Davis attributes the confidence she has to the belief her teachers and parents instilled in her. It empowered her, she said, and now she wants to offer it to the children in underprivileged communities around the world.

To Khayelitsha, a small town on the outskirts of Cape Town, Davis is bringing children’s books from South Africa and from the United States to share the stories with children ages 8-12. After the reading session, the kids will engage in an art workshop to interpret the stories.

“By using a collection of U.S. and South African literature to talk about how representation affects black children’s self-identity, I am hoping to instill in them the same confidence,” said Davis, who hopes to replicate the storytelling and the art workshop in a Detroit school when she is back in the U.S.

The Wallenberg Fellowship honors one of U-M’s most illustrious graduates — Raoul Wallenberg, who graduated with a degree in architecture in 1935. As a Swedish diplomat during World War II, he saved the lives of tens of thousands of Jews in Hungary, using safe houses and creating special passports for them.

Davis said it feels great to be connected to Wallenberg and the fellows who have come before her.

“It is this mosaic of partnership in different countries working towards the same common goal to uplift people,” she said.

U-M alumnus Bert Askwith created the Mary Sue Coleman Endowed Fund for the Raoul Wallenberg Fellowship to support future generations of U-M students inspired by Wallenberg’s legacy and to honor Coleman’s leadership during her tenure as a U-M president. In addition, U-M parents Jon and Lili Bosse made a generous gift to launch the Wallenberg Fellowship.

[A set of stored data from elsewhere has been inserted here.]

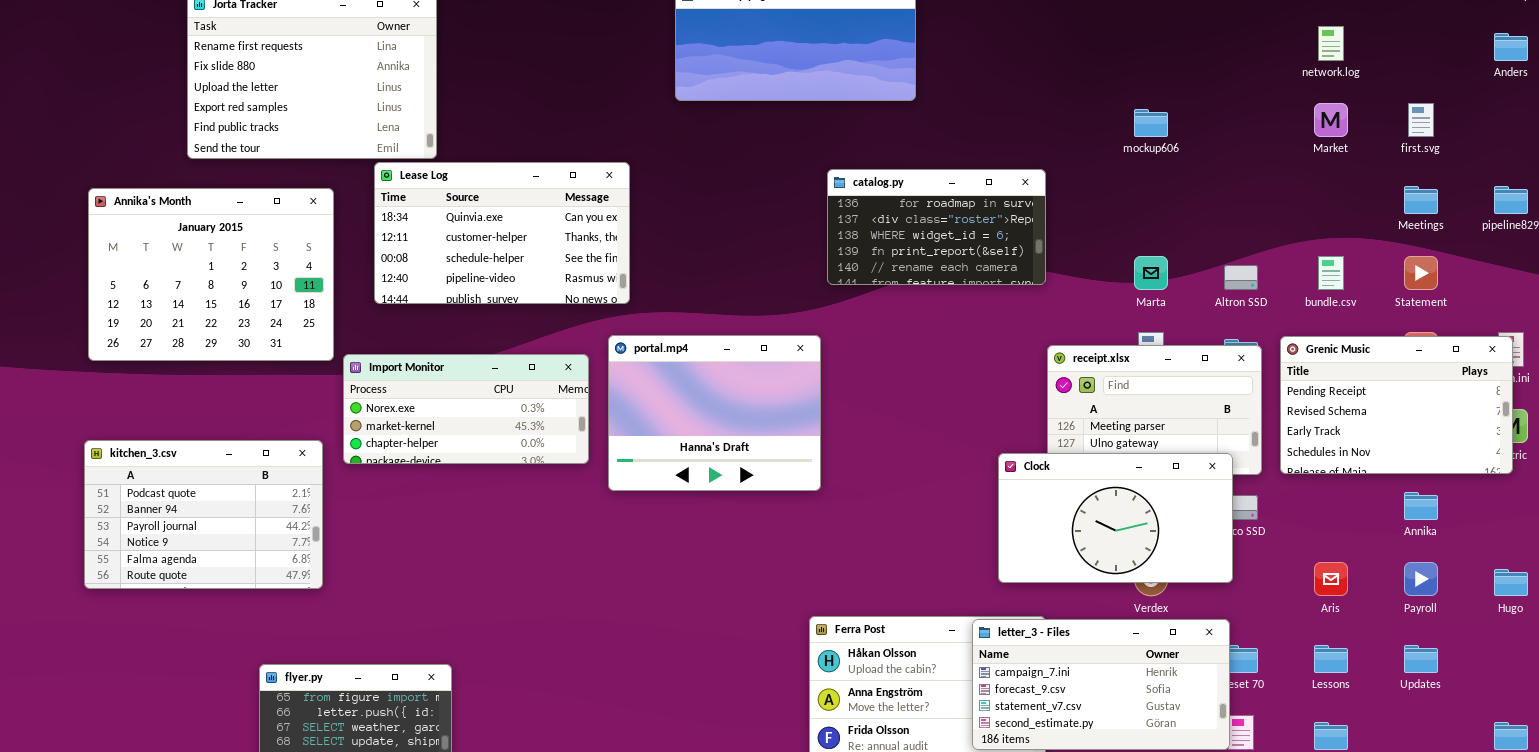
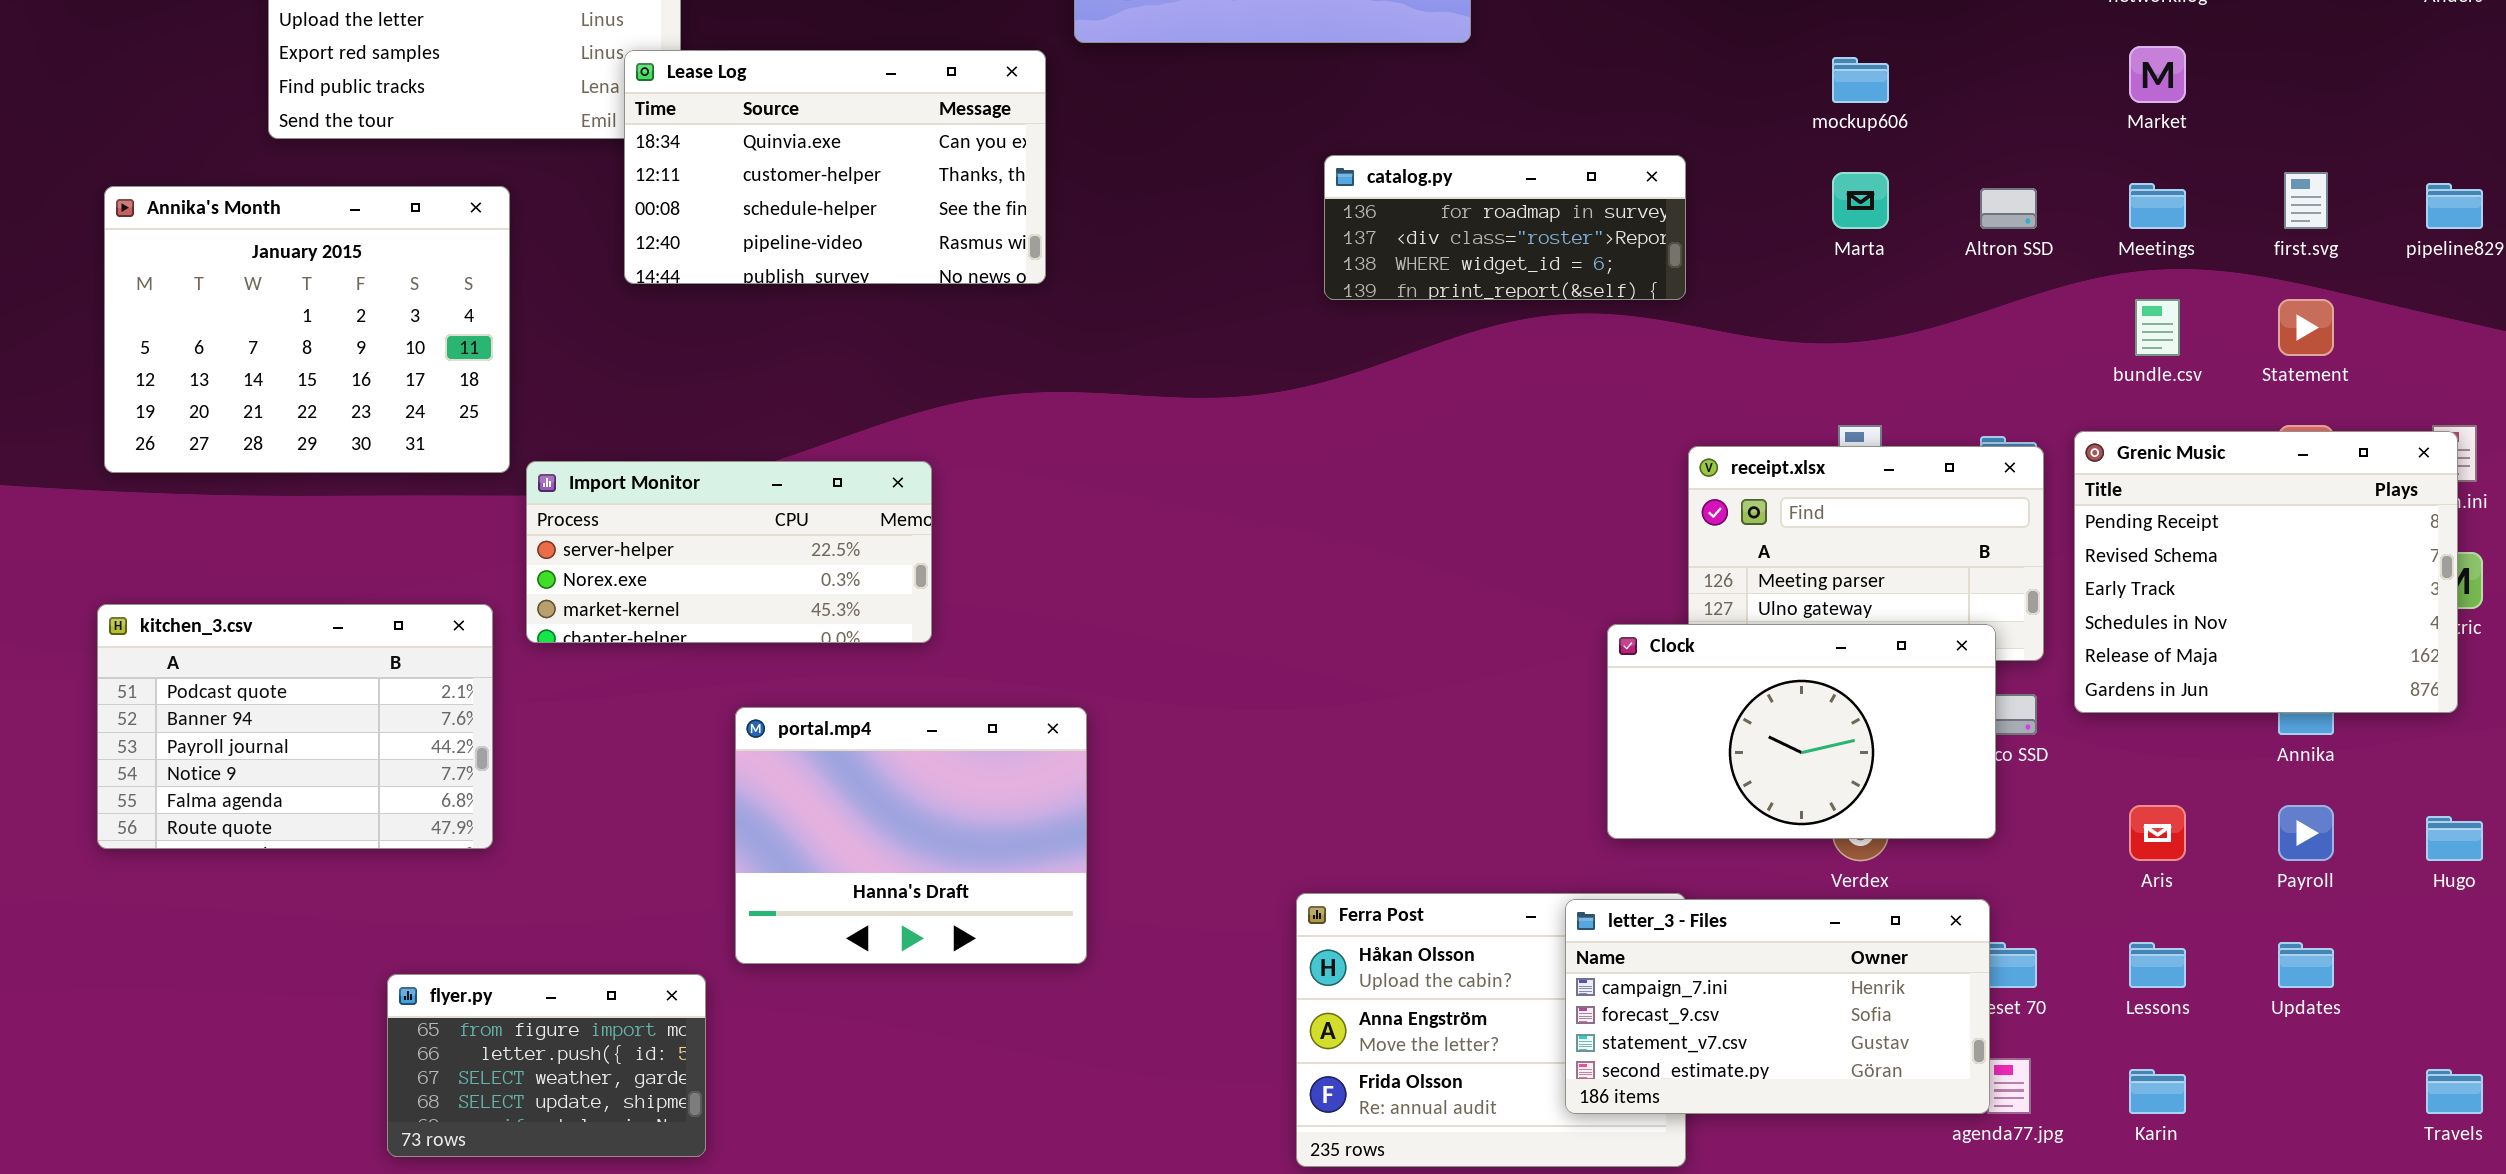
first.svg: [1408,103,1434,137] -> [2284,172,2328,229], moved
Lease Log: [374,162,630,304] -> [624,50,1046,284], moved
catalog.py: [827,169,1046,285] -> [1324,155,1686,300], resized
Meetings: [1404,186,1438,214] -> [2129,183,2186,229], moved
Marta: [1134,256,1168,290] -> [1832,172,1889,229], moved
Altron SSD: [1224,265,1258,290] -> [1980,188,2037,229], moved
portal.mp4: [608,335,821,491] -> [735,707,1087,964], moved
Grenic Music: [1280,336,1513,474] -> [2074,431,2458,713], resized
Import Monitor: [343,354,589,464] -> [526,461,932,643], scrolled up 1 row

Wallenberg is the second person after Winston Churchill to receive honorary U.S. citizenship from Congress. He also is an honorary citizen of Canada, Hungary and Israel. Memorials and statues have been raised in countries around the world. One in Gothenburg, Sweden, bears his photo as a U-M freshman.

Tags:

Comments

  1. Alfreda Onimo
    on March 22, 2017 at 8:16 am

    Congratulations! to Adelia. This will be a great project she is embarking upon. Much success to her endeavors.

  2. Ilene Tyler
    on March 22, 2017 at 9:02 am

    Excellent use of a U of M grant to honor one of its most illustrious alumni.

  3. Mike Penskar
    on March 22, 2017 at 11:50 am

    It is gratifying to know that the legacy and spirit of Raoul Wallenberg continues to be carried forward in this special Fellows program. Many thanks to Mr. Askwith and Mr. and Mrs. Bosse for their work and foresight in establishing such an incredible effort. Adelia Davis clearly exemplifies the four life imperatives emphasized by Mr. Bryan Stevenson in his recent Wallenberg Award lecture; she’s taking herself proximate to the “problems”, will work on changing the “narrative” while remembering to never abandon “hope”, and understands that it will all be “uncomfortable”. I look forward to future fellows presentation in which perhaps she’ll present the result of her efforts, and wish her very well!